The change to siege engines on a battle field is shocking in the second act, complete with bombastic music.  We meet the three Malatesta brothers.  Giovanni “the Lame” Malatesta is an emotional wreak of a brute with a warrior’s honour to protect.  Paolo “the Fair” has already fallen in love with his brother’s wife. Malastestino “the One-Eyed” Malatesta is a psychopath, having lost one eye in battle he’s willing to sight up and kill his enemies, and what he sees through his sighted eye is scary enough.  This family could be war-criminals.  I translated malatesta as ‘sick in the head’, not a bad translation for this family, and not one into which I would recommend marrying.

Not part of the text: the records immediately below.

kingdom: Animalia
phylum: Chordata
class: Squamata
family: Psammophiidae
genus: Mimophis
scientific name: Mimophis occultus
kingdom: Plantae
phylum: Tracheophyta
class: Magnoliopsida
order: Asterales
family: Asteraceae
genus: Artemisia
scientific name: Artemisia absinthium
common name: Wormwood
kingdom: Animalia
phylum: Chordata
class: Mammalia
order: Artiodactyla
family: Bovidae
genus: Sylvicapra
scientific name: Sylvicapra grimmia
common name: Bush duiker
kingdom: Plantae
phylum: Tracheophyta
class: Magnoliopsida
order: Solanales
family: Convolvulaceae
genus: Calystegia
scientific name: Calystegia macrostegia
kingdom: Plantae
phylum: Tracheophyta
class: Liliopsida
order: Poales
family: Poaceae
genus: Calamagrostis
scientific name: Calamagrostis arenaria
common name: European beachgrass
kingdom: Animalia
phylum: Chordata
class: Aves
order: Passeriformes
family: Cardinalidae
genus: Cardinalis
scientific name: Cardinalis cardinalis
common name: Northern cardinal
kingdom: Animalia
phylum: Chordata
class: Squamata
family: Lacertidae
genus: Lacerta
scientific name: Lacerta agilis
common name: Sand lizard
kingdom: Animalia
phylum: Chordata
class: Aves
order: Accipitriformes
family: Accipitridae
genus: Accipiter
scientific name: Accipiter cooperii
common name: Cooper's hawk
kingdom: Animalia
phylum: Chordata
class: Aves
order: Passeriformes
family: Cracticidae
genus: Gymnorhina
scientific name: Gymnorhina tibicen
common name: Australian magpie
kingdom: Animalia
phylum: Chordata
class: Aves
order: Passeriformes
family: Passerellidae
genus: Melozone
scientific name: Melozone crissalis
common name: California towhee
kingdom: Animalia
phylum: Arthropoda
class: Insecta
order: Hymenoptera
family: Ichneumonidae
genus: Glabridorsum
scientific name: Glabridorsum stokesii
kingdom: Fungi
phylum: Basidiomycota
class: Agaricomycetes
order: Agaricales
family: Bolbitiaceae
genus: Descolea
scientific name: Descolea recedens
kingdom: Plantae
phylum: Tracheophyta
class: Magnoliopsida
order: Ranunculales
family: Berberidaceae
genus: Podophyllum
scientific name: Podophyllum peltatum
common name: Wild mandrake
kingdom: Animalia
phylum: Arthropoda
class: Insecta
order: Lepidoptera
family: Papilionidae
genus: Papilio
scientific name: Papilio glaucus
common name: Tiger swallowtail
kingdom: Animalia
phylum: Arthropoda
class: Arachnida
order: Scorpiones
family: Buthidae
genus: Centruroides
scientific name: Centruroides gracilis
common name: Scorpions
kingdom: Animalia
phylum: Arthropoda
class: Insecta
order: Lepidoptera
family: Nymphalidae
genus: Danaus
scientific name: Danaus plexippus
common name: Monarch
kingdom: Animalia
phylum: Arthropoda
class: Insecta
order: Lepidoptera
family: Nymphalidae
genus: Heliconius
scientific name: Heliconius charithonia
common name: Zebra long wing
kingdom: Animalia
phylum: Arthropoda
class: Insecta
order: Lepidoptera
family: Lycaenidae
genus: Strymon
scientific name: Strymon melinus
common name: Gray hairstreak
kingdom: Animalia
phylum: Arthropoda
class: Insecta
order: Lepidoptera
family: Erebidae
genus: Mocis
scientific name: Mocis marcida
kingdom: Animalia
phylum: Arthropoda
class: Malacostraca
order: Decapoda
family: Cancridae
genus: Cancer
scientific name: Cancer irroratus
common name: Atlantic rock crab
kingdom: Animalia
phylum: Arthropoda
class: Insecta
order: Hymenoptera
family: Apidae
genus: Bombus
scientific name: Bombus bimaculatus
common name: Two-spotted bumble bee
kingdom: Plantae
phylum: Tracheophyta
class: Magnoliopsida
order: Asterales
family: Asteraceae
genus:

Is that an exploding Dalek!?

The final acts of the opera take place in the Malatestas’ stronghold.  Francesca’s pre-Raphaelite apartment alternates with the dark dungeons of the castle.  Again it is a shocking contrast.  The opera ends in dramatic tragedy.  Opera-lovers, and performers, love their tragic endings.  The ones with a comic ending, a eucatastrophe, or a wedding, are in the minority.

Never mind. It is an opera to watch out for any future adaptions.  That, and Parsifal too.  I hope Francesca da Rimini does not languish for another generation before it is played again.

The 2012-2013 season ends with Handel’s Giuglio Cesare, another opera I am looking forward to seeing.